Behaviour Change Approaches

  • Information, education, and communication-based (IEC) messaging approaches
    • IEC can include mass media, group or interpersonal communication and participatory activities.
  • Community-based approaches
    • Collective processes are used to develop a shared understanding of a local problem, reach a collective agreement on actions and to create new norms around a specific behavior.
    • Community-Led Total Sanitation (CLTS) initiatives are the most widely known and are directed at ending open defecation.
  • Social and commercial-marketing approaches
    • Social marketing refers to the broad set of initiatives that use commercial-marketing principles to change health behaviors.

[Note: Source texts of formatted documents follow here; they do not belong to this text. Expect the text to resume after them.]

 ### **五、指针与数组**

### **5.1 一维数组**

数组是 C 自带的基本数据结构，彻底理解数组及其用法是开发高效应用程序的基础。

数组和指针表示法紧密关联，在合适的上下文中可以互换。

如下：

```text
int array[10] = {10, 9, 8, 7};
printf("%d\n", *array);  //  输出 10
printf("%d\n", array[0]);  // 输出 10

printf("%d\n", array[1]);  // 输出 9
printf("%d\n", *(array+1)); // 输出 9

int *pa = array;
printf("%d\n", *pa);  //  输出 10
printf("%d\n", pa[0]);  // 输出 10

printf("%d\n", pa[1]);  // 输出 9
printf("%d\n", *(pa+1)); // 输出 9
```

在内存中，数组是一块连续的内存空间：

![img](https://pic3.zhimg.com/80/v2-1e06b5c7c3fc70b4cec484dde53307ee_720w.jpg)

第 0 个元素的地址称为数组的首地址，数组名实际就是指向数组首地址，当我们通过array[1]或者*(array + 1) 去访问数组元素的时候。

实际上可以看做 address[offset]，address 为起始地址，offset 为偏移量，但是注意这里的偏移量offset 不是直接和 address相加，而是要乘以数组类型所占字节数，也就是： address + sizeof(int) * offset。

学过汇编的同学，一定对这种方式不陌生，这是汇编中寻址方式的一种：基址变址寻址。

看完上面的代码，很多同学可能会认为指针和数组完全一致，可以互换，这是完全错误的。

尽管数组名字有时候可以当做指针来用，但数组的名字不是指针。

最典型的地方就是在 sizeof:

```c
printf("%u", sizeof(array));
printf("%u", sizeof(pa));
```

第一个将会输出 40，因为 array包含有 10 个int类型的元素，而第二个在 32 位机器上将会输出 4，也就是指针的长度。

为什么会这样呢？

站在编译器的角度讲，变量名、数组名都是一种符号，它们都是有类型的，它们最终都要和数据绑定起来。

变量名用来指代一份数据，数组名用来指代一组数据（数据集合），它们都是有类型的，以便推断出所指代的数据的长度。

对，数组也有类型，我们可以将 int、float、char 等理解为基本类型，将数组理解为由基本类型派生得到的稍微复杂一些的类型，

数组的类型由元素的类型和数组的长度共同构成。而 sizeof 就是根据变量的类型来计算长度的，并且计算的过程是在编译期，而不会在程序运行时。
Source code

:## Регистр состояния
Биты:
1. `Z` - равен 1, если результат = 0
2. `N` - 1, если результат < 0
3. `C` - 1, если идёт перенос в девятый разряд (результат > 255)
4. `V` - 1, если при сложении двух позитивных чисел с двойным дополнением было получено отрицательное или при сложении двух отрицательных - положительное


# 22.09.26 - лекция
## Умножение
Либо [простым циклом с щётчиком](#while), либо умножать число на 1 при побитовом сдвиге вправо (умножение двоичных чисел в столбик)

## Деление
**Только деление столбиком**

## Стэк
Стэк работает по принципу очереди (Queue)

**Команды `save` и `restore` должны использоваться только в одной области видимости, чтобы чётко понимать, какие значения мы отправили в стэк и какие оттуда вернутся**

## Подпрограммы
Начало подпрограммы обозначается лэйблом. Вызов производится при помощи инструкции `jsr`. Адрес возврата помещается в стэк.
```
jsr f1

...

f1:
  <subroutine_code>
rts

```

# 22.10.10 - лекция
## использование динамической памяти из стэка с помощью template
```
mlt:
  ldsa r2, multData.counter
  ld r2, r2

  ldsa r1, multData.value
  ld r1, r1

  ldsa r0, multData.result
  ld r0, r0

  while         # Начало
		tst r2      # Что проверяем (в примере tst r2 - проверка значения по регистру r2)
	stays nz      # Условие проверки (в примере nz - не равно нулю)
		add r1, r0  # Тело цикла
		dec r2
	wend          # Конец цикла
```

    • Social marketing assumes that sufficient promotion and demand creation, when met with accessible goods and services that meet a population’s needs at an affordable price, results in changes in behavior.
  • Approaches based on psychological and social theories
    • These include categories such as schedule consequences (negative reinforcement, punishment etc.), goal setting (behavior contract, action planning, commitment) and social support.